Anatomia de deus
Mirei deus nos olhos e lhe disse: os tempos de subserviência acabaram. Ele encarou-me furibundo, e nesse momento expressou numa pergunta o pensamento que com certeza lhe acutilou o íntimo e os brios com força: rendeu-se ao diabo? Estalei sonora gargalhada em sua cara senil com vestígios de Big Bang: acabou sua onisciência?! Ele, surpreso, entre a dúvida e o concupiscente desejo pela alma alheia, gaguejou: queria ouvir de seus lábios, apenas isso. Neguei-lhe o pedido, ressalvando que a emenda ficara pior que o soneto: presunçoso você, bem isso. Mas tanto tempo valendo-se da submissão humana para endeusar-se, entendo sua exacerbação de caráter, mas a reprovo. Sem ligar a mínima para meu juízo, mas abrandando a ira, ele insistiu: Sim ou não?
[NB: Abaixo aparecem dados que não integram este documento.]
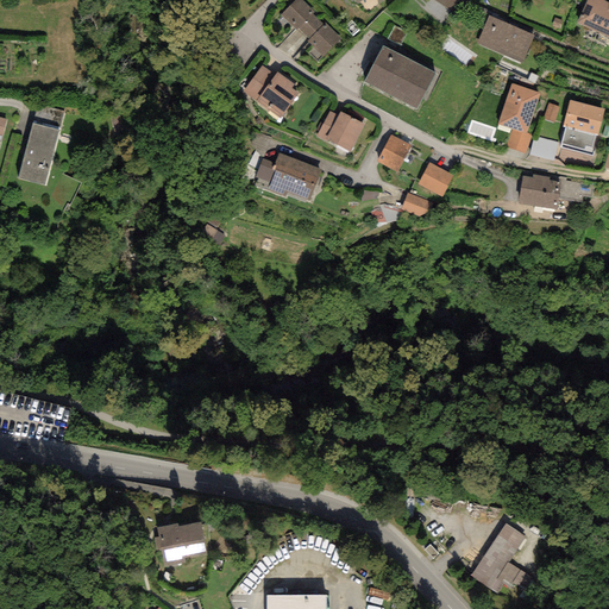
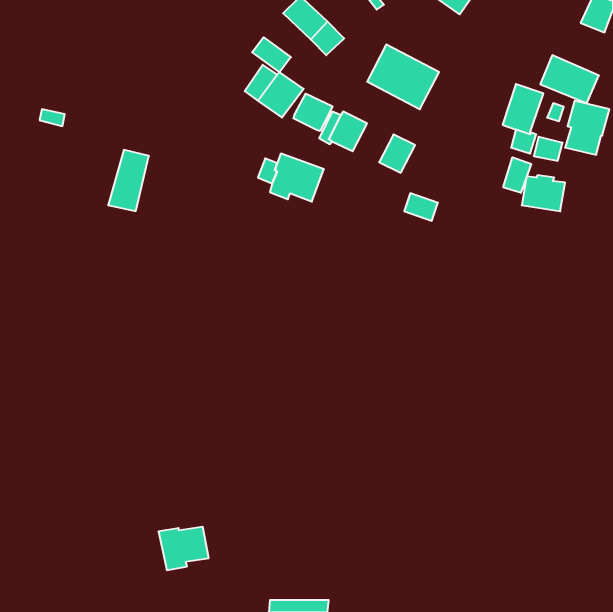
building: [476,13,534,61] -> [540,55,599,103]
building: none -> [252,37,291,72]
building: none -> [293,94,332,131]
building: [18,123,58,183] -> [108,150,149,211]
building: none -> [503,157,531,193]
building: [417,162,453,196] -> none
building: [463,522,529,594] -> none

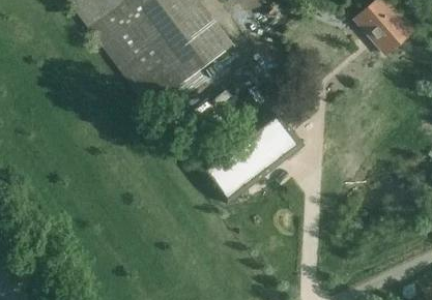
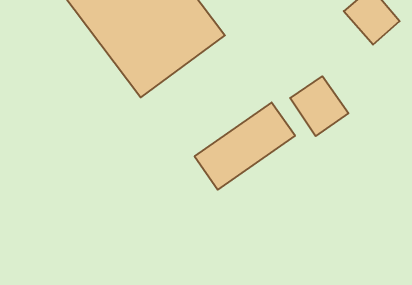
building: none -> [290,76,348,136]

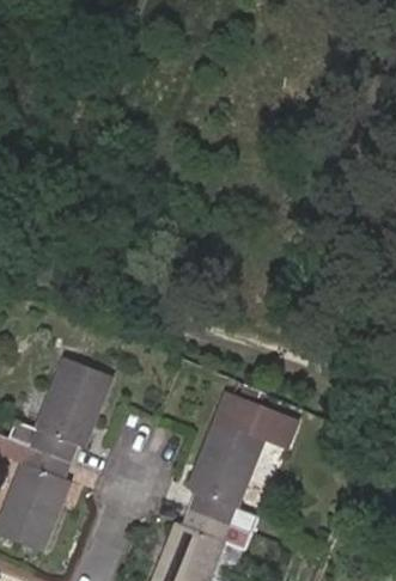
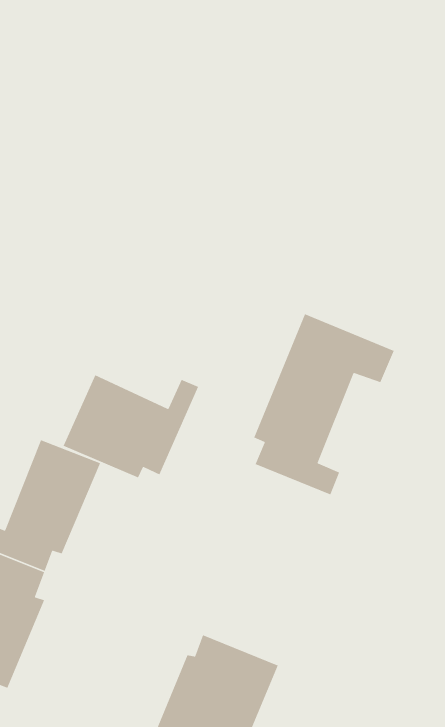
building: none -> [62,374,199,478]
building: [187,392,296,532] -> [253,313,395,496]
Recusar um, para mim, não é submissão ao outro; tampouco significa qualquer possibilidade de retratação futura... Ele interrompeu-me querendo ser irônico, mas soou infantil e hilário: o futuro a deus pertence. Ri do bordão, desconcertando-o, e como permanecesse assim, fustiguei-o: não só já era sua onisciência como sua onipotência, já lhe disseram que o futuro é nosso, melhorado pelo permanente desenvolvimento do nosso conhecimento? Foi quando ele me surpreendeu ao acusar sentimentos humanos porque nos incutem que deus prescinde deles: sofro desde que os criei (não quis interrompê-lo – embora merecesse – para contestar a criação). A confissão era clara demonstração de fragilidade, um surpreendente rasgo de humildade, ainda que sob pressão. Assumia que não era infalível. Tive pena nessa hora, não deveria por tratar-se de deus permanentemente declarado acima do bem e do mal e impermeável a nossas fraquezas e sentimentos; mas me comovi porque a manifestação dessa centelha humana, e com os humanos me comovo, o punha ao nosso nível. E ele seguiu adiante: sofro com a impossibilidade de nunca saber o que vai por suas cabeças; se me adoram ou veneram o diabo. Então essa é a razão de exigir que lhe dirijam, em altas e potentes vozes, preces e súplicas? Sim, para que assim eu saiba quem me é fiel.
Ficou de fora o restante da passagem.